**WHAT YOU SHOULD DO:** Copy out, word for word, every line from the one containing "family: Eunotiaceae" through the one containing "genus: Eurema", including both of those lines.

----- MATERIAL FOR THE TASK

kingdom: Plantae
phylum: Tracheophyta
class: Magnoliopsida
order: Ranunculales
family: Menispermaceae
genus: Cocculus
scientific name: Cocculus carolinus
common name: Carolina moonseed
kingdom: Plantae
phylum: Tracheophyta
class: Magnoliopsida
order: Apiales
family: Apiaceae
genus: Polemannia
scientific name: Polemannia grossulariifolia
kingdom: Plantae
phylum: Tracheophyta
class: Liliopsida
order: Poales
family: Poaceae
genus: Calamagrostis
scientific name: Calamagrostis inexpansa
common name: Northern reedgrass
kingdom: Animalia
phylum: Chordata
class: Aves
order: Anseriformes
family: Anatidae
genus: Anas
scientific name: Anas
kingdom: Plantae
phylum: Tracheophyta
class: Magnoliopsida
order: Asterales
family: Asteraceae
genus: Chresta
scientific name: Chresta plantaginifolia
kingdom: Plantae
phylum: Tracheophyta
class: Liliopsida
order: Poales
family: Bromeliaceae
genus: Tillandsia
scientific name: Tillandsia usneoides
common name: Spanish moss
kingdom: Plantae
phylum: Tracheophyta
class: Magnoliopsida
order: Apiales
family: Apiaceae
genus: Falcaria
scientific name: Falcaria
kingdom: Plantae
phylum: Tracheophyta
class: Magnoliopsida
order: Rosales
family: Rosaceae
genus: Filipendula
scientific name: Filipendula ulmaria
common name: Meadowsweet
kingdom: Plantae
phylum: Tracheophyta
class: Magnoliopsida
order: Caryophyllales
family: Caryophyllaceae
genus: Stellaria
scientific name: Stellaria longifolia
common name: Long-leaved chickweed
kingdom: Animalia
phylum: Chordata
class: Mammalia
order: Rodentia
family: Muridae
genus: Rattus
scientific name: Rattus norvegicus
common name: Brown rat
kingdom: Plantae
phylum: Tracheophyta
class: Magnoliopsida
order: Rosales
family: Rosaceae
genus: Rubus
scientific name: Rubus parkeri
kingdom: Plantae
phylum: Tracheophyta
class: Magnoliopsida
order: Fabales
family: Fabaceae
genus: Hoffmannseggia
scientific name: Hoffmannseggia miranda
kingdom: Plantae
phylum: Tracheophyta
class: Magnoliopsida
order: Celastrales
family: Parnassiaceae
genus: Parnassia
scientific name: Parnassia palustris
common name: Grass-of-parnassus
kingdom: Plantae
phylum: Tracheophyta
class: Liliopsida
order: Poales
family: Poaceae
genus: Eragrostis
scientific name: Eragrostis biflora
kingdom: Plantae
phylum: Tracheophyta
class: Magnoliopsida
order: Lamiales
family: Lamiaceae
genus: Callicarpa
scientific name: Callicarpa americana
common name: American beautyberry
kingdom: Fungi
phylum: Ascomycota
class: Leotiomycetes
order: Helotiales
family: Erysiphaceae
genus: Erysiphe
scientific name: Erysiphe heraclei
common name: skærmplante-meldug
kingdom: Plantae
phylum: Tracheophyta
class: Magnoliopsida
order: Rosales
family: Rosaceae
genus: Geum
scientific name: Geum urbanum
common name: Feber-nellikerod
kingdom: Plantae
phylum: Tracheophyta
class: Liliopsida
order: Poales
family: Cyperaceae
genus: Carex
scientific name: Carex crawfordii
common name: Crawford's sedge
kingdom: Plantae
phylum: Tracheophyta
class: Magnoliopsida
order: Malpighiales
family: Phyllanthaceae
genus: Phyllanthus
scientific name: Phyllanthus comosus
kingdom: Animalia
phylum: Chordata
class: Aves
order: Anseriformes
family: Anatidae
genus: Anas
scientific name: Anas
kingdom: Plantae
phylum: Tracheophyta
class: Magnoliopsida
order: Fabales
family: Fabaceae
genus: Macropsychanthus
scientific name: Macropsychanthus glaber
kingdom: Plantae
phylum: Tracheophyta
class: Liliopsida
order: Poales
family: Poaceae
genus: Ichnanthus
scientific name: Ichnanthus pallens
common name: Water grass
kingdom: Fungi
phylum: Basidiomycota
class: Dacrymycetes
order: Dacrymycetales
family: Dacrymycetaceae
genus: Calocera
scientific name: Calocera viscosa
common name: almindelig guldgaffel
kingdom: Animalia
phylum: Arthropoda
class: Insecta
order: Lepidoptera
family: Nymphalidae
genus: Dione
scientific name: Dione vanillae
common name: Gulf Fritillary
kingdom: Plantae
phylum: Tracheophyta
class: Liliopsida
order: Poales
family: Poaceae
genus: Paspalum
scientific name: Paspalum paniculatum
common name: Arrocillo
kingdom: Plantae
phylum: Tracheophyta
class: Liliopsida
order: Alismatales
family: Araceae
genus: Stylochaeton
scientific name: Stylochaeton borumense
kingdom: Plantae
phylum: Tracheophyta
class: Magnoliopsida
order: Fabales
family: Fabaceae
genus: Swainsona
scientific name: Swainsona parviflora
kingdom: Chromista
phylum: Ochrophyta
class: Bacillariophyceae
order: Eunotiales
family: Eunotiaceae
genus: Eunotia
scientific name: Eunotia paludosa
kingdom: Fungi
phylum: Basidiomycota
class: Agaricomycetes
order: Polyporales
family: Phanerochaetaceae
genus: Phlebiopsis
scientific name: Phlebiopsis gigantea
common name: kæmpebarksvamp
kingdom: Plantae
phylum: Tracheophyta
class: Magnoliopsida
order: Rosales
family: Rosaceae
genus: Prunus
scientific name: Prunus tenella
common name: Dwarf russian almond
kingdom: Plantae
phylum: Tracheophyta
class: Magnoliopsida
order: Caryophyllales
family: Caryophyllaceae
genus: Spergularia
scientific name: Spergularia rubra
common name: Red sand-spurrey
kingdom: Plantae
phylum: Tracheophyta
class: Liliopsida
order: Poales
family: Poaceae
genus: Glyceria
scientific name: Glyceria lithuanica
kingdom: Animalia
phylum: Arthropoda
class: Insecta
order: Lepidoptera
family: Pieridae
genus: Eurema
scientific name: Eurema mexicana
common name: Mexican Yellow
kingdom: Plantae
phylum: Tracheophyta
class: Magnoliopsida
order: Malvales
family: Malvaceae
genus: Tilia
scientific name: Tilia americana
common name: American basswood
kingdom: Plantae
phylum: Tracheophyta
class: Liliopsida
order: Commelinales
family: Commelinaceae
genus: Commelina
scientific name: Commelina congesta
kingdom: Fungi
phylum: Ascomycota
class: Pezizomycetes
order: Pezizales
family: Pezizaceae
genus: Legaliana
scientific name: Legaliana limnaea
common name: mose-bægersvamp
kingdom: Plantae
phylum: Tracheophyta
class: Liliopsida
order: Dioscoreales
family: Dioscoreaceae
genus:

----------

**FINISHED EXERCISE:**
family: Eunotiaceae
genus: Eunotia
scientific name: Eunotia paludosa
kingdom: Fungi
phylum: Basidiomycota
class: Agaricomycetes
order: Polyporales
family: Phanerochaetaceae
genus: Phlebiopsis
scientific name: Phlebiopsis gigantea
common name: kæmpebarksvamp
kingdom: Plantae
phylum: Tracheophyta
class: Magnoliopsida
order: Rosales
family: Rosaceae
genus: Prunus
scientific name: Prunus tenella
common name: Dwarf russian almond
kingdom: Plantae
phylum: Tracheophyta
class: Magnoliopsida
order: Caryophyllales
family: Caryophyllaceae
genus: Spergularia
scientific name: Spergularia rubra
common name: Red sand-spurrey
kingdom: Plantae
phylum: Tracheophyta
class: Liliopsida
order: Poales
family: Poaceae
genus: Glyceria
scientific name: Glyceria lithuanica
kingdom: Animalia
phylum: Arthropoda
class: Insecta
order: Lepidoptera
family: Pieridae
genus: Eurema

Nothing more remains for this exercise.